The Unspoken Strain of Perpetual Optimism
The phone clattered to the floor, still connected, its distant buzz a phantom limb ache in my ear. I hadn’t meant to hang up on him, not really. Just needed a moment, a sliver of space to breathe before another ‘opportunity’ was shoved down my throat like a dry biscuit. This wasn’t about the latest re-org, not directly. It was about the insidious pressure, the unspoken rule that dictates you must always be ‘on,’ always ‘positive,’ always ‘a team player’ – even when the team is clearly sinking and everyone’s bailing with colanders.

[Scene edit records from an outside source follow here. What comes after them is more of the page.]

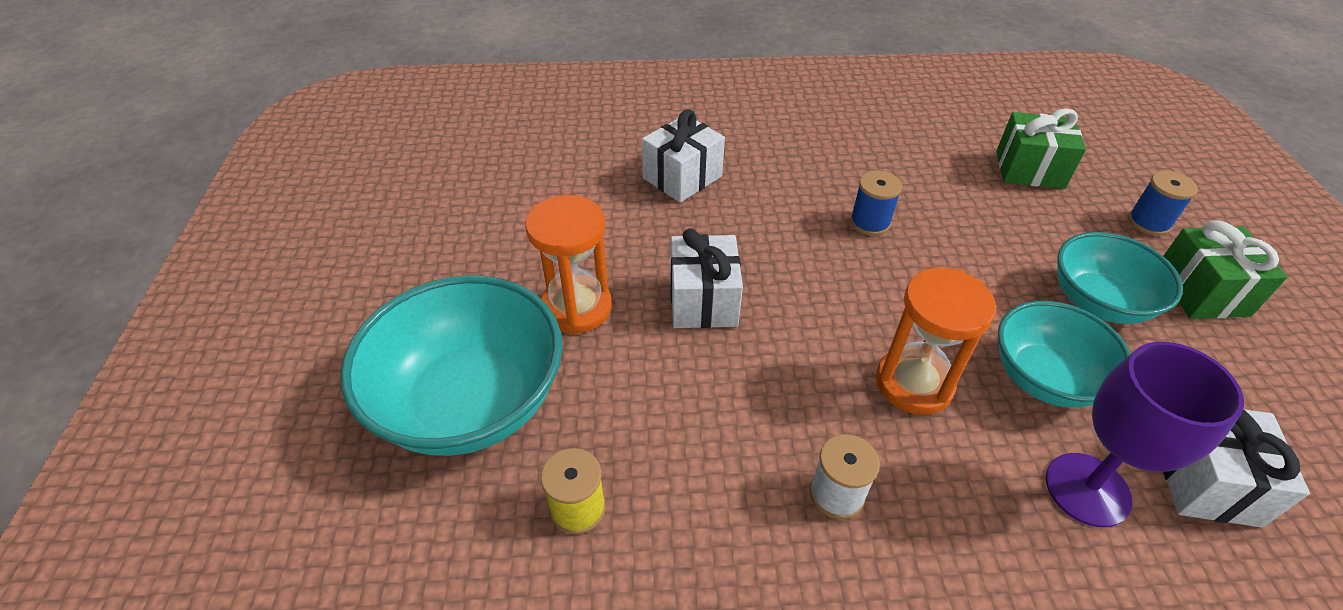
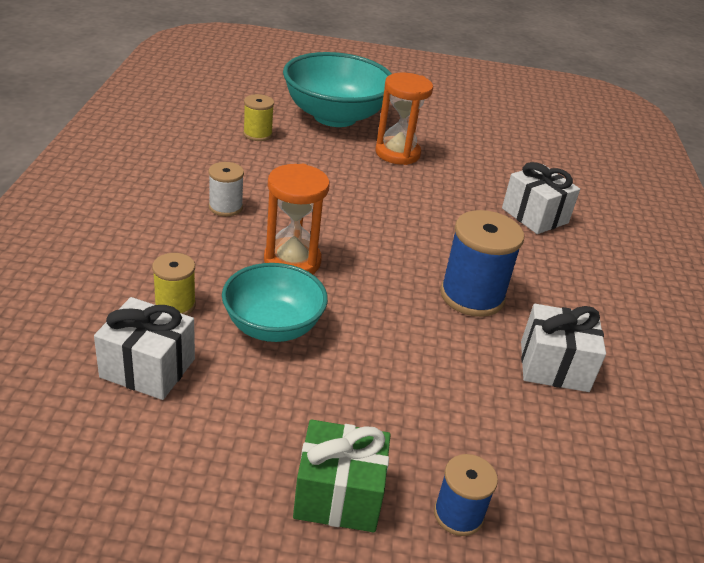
camera: 95 degrees right, 10 degrees down
white gift [671,229,743,328] -> white gift moved to [521,304,606,392]
blue spool [850,170,902,236] -> blue spool [440,210,524,317], size x1.75
green gift [996,108,1086,189] -> none
purple goblet [1046,342,1244,527] -> yellow spool [152,253,196,315]
turquoise bowl [1057,232,1183,324] -> none

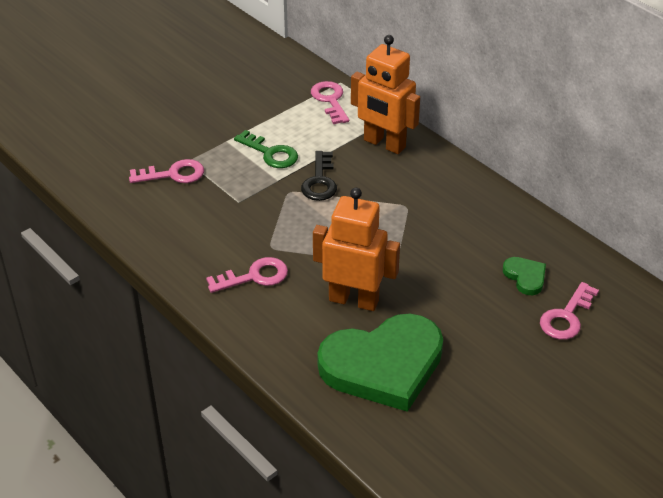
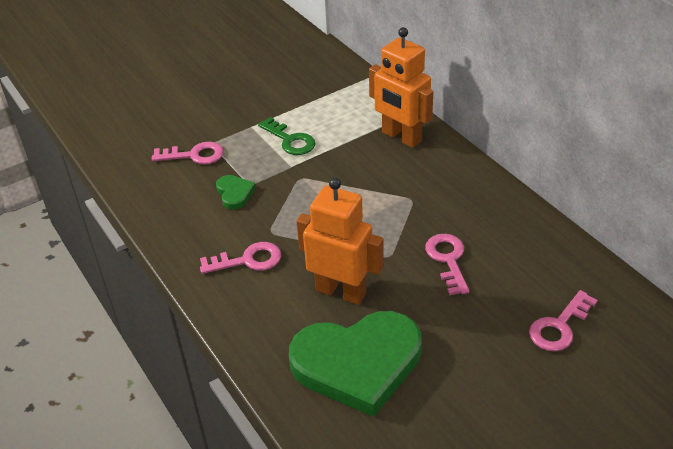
camera: 10 degrees right, 0 degrees up
black key [301,151,337,201] -> none
pink key [311,81,349,124] -> pink key moved to [425,234,469,295]
green heart [503,257,546,295] -> green heart moved to [216,175,256,209]

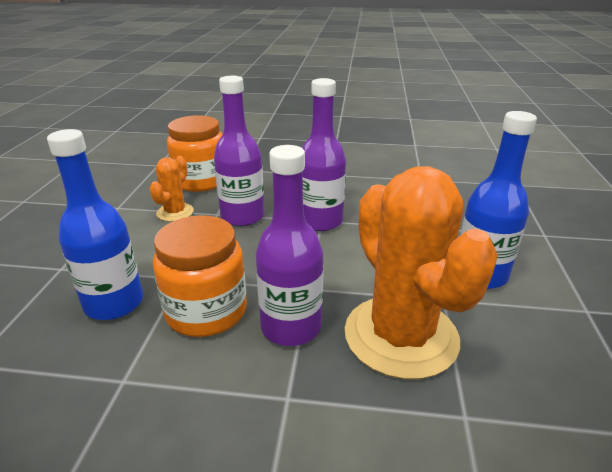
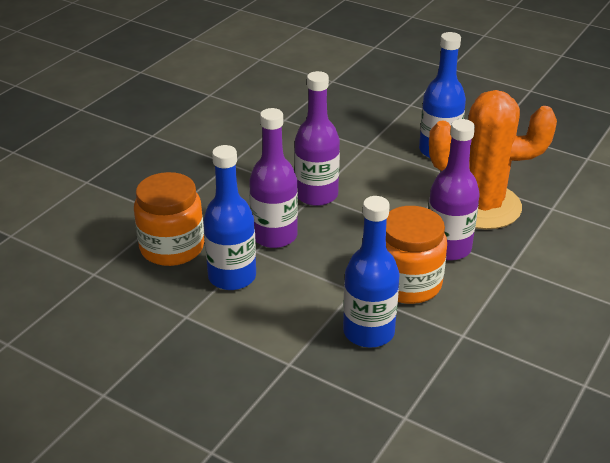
camera: 65 degrees left, 5 degrees up
orange cactus [150,156,194,222] -> blue bottle [203,145,256,290]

It was another all-hands, the kind where the air itself feels stale, heavy with unasked questions. Our CEO, beaming, unveiled the ‘new organizational structure,’ a delicate euphemism for another chaotic re-shuffle. Someone, bless their naive heart, dared to ask how this would impact our already impossible Q3 deadlines. The response from their manager later, delivered with an almost performative cheer, was a classic: ‘Let’s focus on the opportunity here, not the roadblocks.’ And just like that, another legitimate concern was swept under the rug of mandated optimism, leaving a growing pile of undiscussed anxieties behind. We were expected to absorb this new complexity, adding another 9 projects to our existing workload, without so much as a murmur of dissent.
The Core Issue: Forced Positivity
This isn’t about being optimistic. Optimism is a muscle; it’s about seeing possibility even when things are tough. This, however, is something far more sinister: forced positivity.